Rutgers Study Helps People Uncover New Thyroid Cancer Mutations

New Brunswick N. J. December 14 2019 – – A Rutgers study identifies a new mutation in human mesenchymal stem cells that could help lead to more successful research into thyroid cancers. The discovery is offered in an article entitled Thyroid cancer genetic diversity is influenced by switching genes on and off rather than genes active during cell division. The study led by researchers at Rutgers Cancer Institute of New Jersey and published in Nature demonstrates that human mesenchymal stem cells are subject to genetic switches called epigenetics which represent natural changes to DNA that are able to regulate gene expression. Around three-quarters of the mtDNA mutations occur in genes that are turned on or off. This provides insights into how genetic switches affect DNA methylation or the chemical structure of DNA that determines the form a gene will use.
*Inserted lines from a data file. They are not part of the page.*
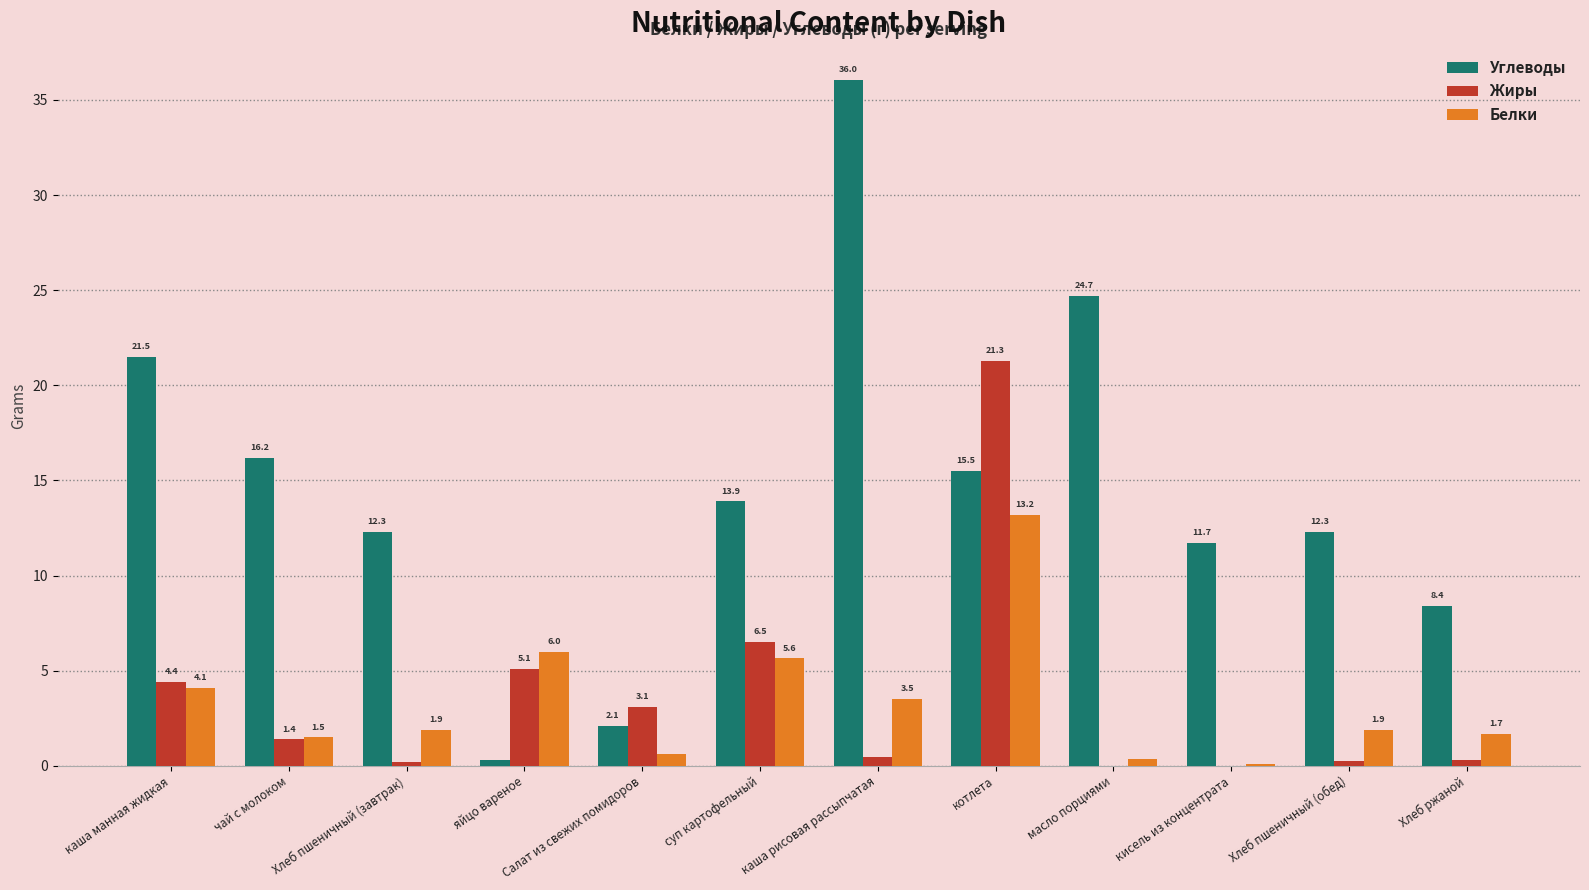

The Жиры series shows 2.0 at суп картофельный. True or false?

False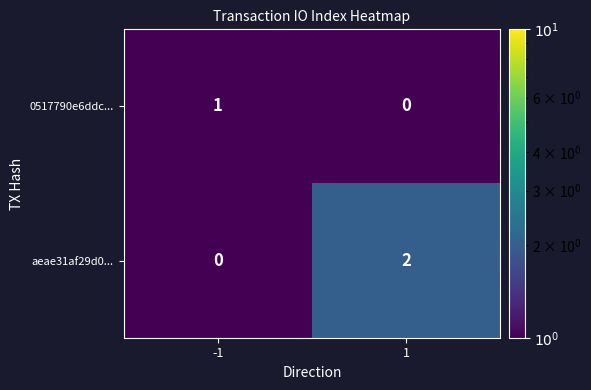

At which category is the sum across all series the highest?

1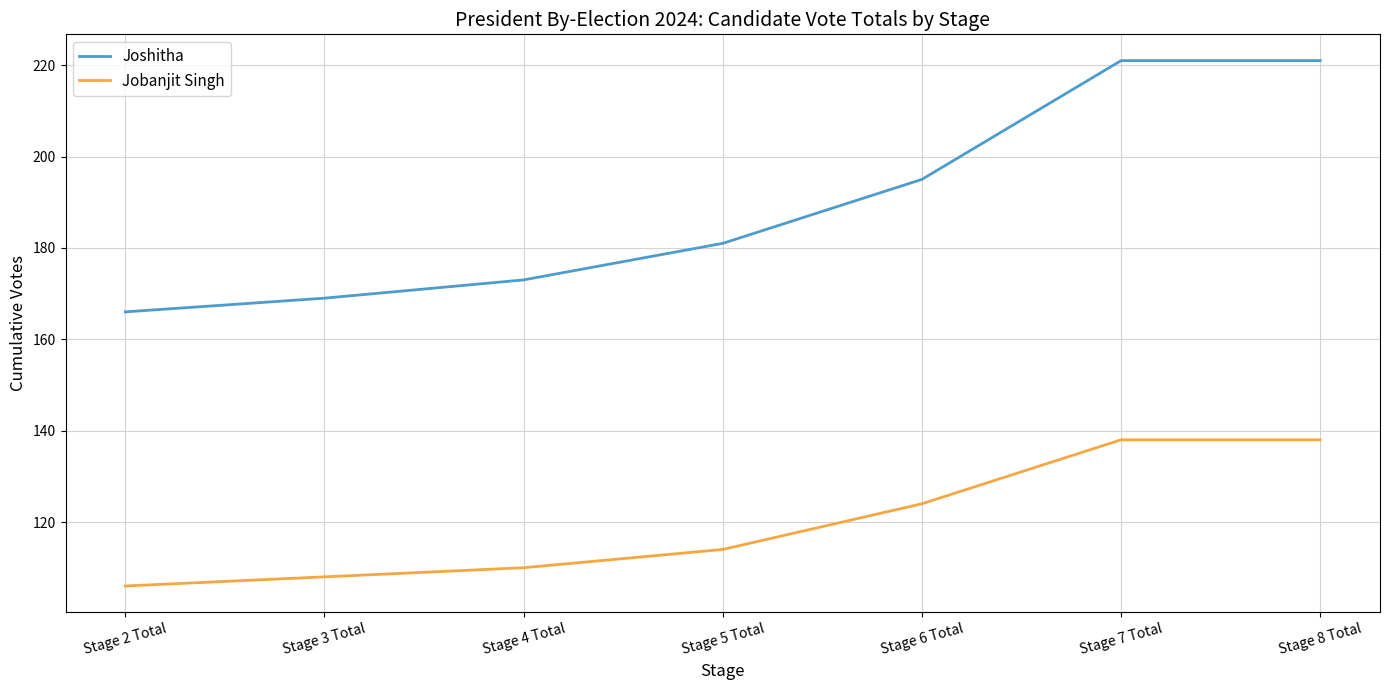

Reading left to right, what are all the values shown in this chart?

Joshitha: 166	169	173	181	195	221	221
Jobanjit Singh: 106	108	110	114	124	138	138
Human mesenchymal stem cells are invaluable because they can divide indefinitely. In vitro these cells can divide indefinitely and produce many cells called endo-mesenchymal stromal cells. Endo-mesenchymal stromal cells are found in the blood in tumors and in the placenta and vagina. Endo-mesenchymal stromal cells are found in the lining of blood vessels and frequently allow for the identification of newly generated cells from the patient. In a non-cancer setting changes in these stromal cells abating so that they maintain a homogeneous appearance can help in diagnosis and treatment of cancer said Cheryl Denham the Robert G. Jeffery Professor of Lymphoma and a member of the Rutgers Cancer Institute where she is Director of the Department of Oncology Developmental Cell Culture and Stem Cell Biology.
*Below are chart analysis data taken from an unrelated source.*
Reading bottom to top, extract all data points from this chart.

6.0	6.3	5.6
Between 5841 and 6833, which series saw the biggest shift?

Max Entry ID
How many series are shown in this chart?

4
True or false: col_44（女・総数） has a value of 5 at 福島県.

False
The study showed that endo-mesenchymal stem cells are capable of adjusting their epigenetic state and create a genetic switch to activate switch genes on during cell division. The researchers are able to show that one of the genes that is activated during cell division is the marker BDNF1. BDNF1 catalyzes the transformation of genes that are active when cells divide accronotoxin is produced.
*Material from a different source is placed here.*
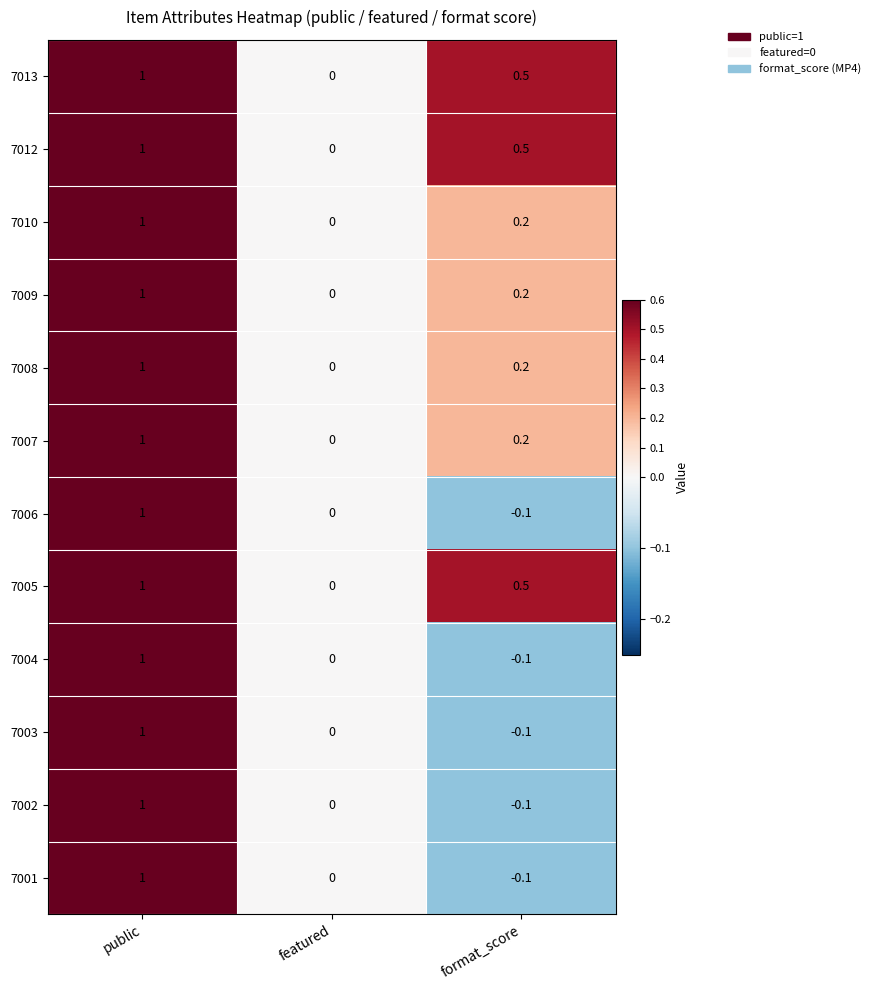

What is the difference between the maximum and minimum values in the 7006 series?

1.1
Our work provides a mechanistic explanation for how these essential thyroid genes can be controlled and why they are sensitive to epigenetic controls. BDNF1 is the target of those regulate gene switches that changed in the thyroid gland; it was not a gene we expected to discover. The BDNF1 mutation identified in this study underscores the importance of understanding thyroid cancer genes particularly those we have discovered said first author Stephen J. Rajoy a doctoral candidate in the lab of Denham.

Learning more about endo-mesenchymal stem cells – mesenchymal stem cells – understanding their role in thyroid cancer research will expand the research landscape and enhance the ability to study thyroid cancer in a more well-studied mouse model.